Among the records that follow, set down only the lines from the one containing "0: (410, 116, 6.70)" to the one containing "32: (579, 260, 6.15)", both included, exactly.

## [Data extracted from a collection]
++++++++++++++++++++
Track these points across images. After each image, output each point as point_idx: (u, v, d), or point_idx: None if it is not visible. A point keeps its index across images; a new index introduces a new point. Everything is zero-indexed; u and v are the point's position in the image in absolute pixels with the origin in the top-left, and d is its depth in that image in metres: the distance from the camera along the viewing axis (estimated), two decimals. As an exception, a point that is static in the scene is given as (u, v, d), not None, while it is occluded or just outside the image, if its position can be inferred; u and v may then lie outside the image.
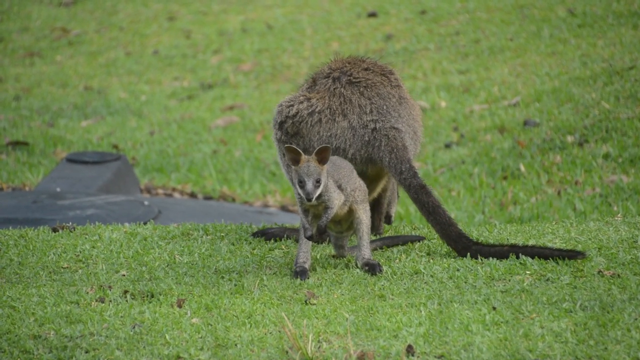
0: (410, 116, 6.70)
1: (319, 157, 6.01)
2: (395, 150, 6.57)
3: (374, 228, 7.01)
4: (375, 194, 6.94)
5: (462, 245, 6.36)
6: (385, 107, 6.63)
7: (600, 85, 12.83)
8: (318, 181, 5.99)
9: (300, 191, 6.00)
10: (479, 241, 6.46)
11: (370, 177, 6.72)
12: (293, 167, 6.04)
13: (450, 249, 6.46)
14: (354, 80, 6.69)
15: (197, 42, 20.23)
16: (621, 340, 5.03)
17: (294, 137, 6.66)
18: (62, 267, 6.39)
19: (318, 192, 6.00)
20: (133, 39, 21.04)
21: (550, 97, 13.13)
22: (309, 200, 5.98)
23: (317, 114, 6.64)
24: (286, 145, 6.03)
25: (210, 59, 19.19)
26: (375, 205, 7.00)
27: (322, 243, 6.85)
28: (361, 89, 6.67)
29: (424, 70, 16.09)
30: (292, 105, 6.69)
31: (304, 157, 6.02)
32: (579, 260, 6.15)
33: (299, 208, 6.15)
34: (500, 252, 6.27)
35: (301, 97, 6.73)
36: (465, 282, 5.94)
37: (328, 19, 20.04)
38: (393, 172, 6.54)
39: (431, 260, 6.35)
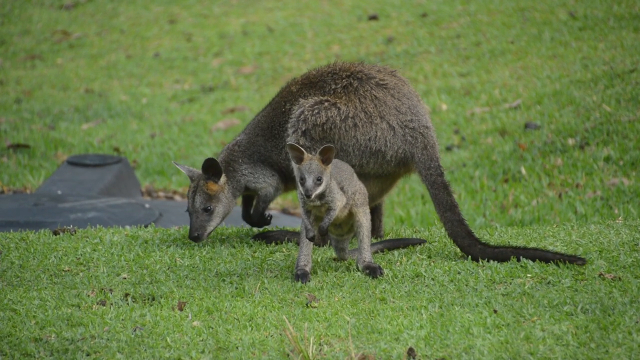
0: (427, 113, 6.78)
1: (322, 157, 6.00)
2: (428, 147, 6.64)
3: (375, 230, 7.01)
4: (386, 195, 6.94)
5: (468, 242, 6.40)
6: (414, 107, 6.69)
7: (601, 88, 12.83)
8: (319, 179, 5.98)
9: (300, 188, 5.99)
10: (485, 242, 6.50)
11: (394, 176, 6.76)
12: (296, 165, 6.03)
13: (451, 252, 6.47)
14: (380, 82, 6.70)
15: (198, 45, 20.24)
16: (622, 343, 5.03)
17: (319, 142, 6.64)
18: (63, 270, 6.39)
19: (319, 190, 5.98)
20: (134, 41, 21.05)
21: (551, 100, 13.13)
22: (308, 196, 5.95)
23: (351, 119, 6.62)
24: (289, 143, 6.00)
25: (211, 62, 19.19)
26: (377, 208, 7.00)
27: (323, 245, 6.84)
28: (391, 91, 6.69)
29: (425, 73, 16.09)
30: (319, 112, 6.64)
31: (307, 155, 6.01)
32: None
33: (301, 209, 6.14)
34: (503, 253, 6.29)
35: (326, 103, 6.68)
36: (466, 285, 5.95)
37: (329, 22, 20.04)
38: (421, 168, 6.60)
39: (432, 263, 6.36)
++++++++++++++++++++
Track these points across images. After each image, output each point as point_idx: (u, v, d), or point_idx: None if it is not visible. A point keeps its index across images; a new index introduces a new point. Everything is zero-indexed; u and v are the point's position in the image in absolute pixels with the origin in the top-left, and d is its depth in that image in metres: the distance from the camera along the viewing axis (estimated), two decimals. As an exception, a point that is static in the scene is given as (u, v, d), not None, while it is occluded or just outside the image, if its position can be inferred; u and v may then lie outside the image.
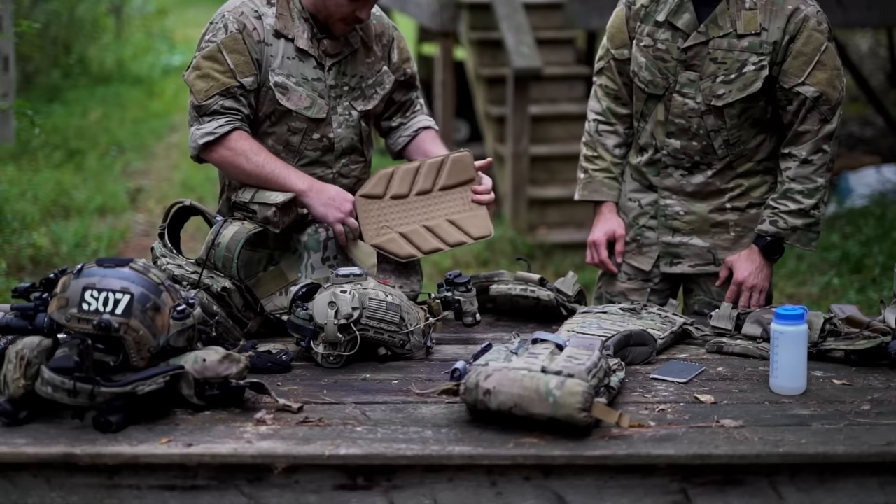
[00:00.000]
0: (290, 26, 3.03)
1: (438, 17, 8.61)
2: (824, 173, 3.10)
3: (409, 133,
++++++++++++++++++++
## [TASK RESPONSE]
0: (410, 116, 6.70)
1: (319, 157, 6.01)
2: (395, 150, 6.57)
3: (374, 228, 7.01)
4: (375, 194, 6.94)
5: (462, 245, 6.36)
6: (385, 107, 6.63)
7: (600, 85, 12.83)
8: (318, 181, 5.99)
9: (300, 191, 6.00)
10: (479, 241, 6.46)
11: (370, 177, 6.72)
12: (293, 167, 6.04)
13: (450, 249, 6.46)
14: (354, 80, 6.69)
15: (197, 42, 20.23)
16: (621, 340, 5.03)
17: (294, 137, 6.66)
18: (62, 267, 6.39)
19: (318, 192, 6.00)
20: (133, 39, 21.04)
21: (550, 97, 13.13)
22: (309, 200, 5.98)
23: (317, 114, 6.64)
24: (286, 145, 6.03)
25: (210, 59, 19.19)
26: (375, 205, 7.00)
27: (322, 243, 6.85)
28: (361, 89, 6.67)
29: (424, 70, 16.09)
30: (292, 105, 6.69)
31: (304, 157, 6.02)
32: (579, 260, 6.15)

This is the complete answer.